„Wir müssen die Geschichte der Überlebenden erzählen“
Buchautor Martin Rupps über die Rückkehr der „Landshut“nach Deutschland, Friedrichshafen als Standort und ihre Bedeutung als Mahnmal
FRIEDRICHSHAFEN - Die geplante Rückführung der Lufthansa-Maschine „Landshut“, Schauplatz des RAFGeiseldramas von Mogadischu 1977, nach Friedrichshafen ist stark umstritten. Darf ein Ort, an dem so viel Leid passierte, zum Museum werden? Und ist Friedrichshafen der richtige Platz? Projektinitiator Martin Rupps nimmt im Gespräch mit Hagen Schönherr Stellung zur Kritik.
Herr Rupps, ein Denkmal wie die „Landshut“gehört doch nach Berlin oder Bonn. Warum soll sie ausgerechnet nach Friedrichshafen kommen?
David Dornier hat ein überzeugendes Museumskonzept für die Ausstellung des Flugzeugs vorgelegt. Weiter gibt es in Friedrichshafen viel Knowhow für das Ausstellen von Flugzeugen. Nun könnte man auch sagen: Es gab diesen Bombenanschlag auf Dornier 1986 oder die Ermordnung von MTU-Chef Ernst Zimmermann durch die RAF. Auf solche historischen Bezüge käme es mir nicht an, denn viele Orte in der Bundesrepublik haben leider einen RAF-Bezug. Wichtig ist vielmehr, dass die Maschine von vielen Menschen leicht erreicht werden kann. Das ist in Friedrichshafen sehr gut möglich.
Wer bezahlt am Ende für dieses historische Museum, das da entstehen soll?

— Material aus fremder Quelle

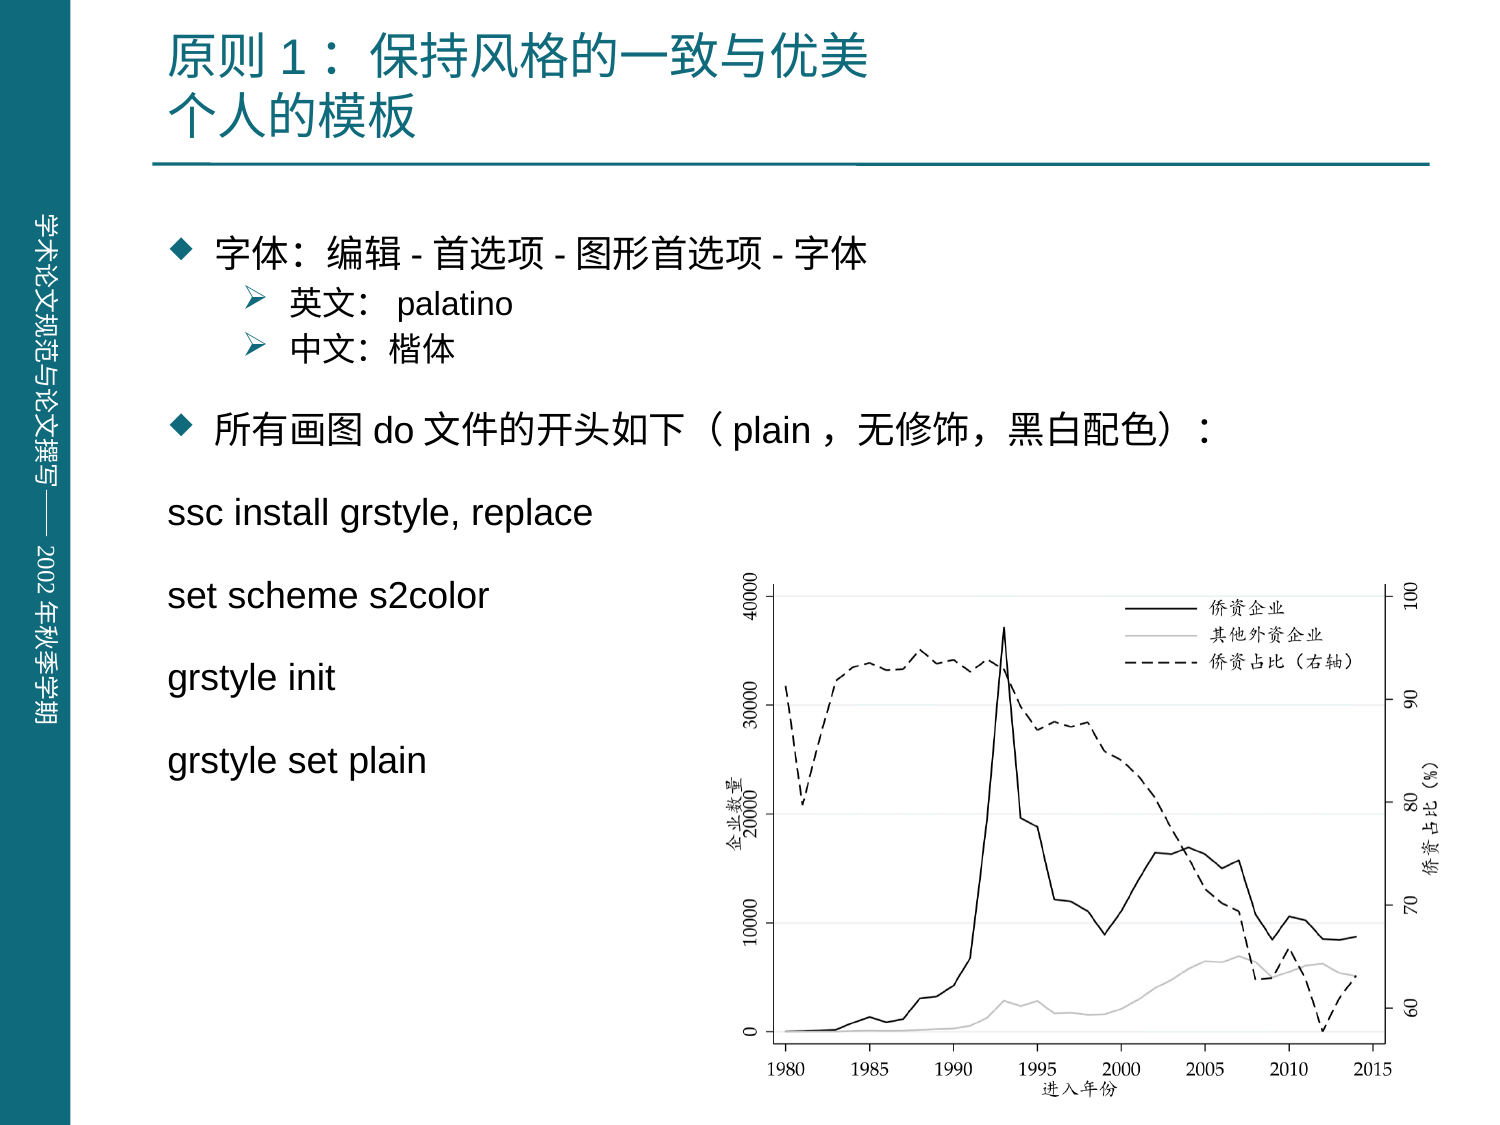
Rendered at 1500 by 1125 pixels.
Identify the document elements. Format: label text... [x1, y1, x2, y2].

list 字体：编辑-首选项-图形首选项-字体 英文：palatino 中文：楷体 所有画图do文件的开头如下（plain，无修饰，黑白配色）： ssc install grstyle, replace set scheme s2color grstyle init grstyle set plain [152, 222, 1430, 997]
title 原则1：保持风格的一致与优美 个人的模板 [152, 0, 1426, 153]
picture [709, 567, 1453, 1109]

Die Maschine wird zunächst mit einer Frachtmaschine, einer Antonov, nach Deutschland zurückgebracht. Die Zerlegung und der Transport kosten 1,5 Millionen Euro. Hierzu ist eine Spendenaktion von Auswärtigem Amt, Lufthansa und der Dornier-Stiftung in Vorbereitung. Wenn sich drei so starke Partner zusammentun, wird es auch klappen! Die Lufthansa wird kostenlos für die Originallackierung der Maschine sorgen. Das Auswärtige Amt will den Innenausbau zum Gedenkort bezahlen. Das soll nach dem 40. Jahrestag im Oktober begonnen werden. Insgesamt werden die Kosten für Innenausbau und eine mögliche Museumshalle auf vier Millionen Euro geschätzt. Im Augenblick ist für Friedrichshafen mangels Geldgeber aber noch keine Halle in Sicht.
Man kann doch einen Ort, in dem Menschen ums Leben gekommen sind, nicht zu einem Ort verwandeln, durch den künftig Touristen und Schulklassen wandern.
Ich kann diese Bedenken gut verstehen und nehme sie ernst. Es ist für mich aber weniger eine Frage des Ob sondern des Wie. Es ist ein schmaler Grat. Einerseits muss die Würde des Ereignisses geachtet werden. Andererseits muss auch jungen Menschen dessen historische Bedeutung vermittelt werden. Dazu brauchen wir eine ganz andere Museumspädagogik als vor 20 oder 30 Jahren.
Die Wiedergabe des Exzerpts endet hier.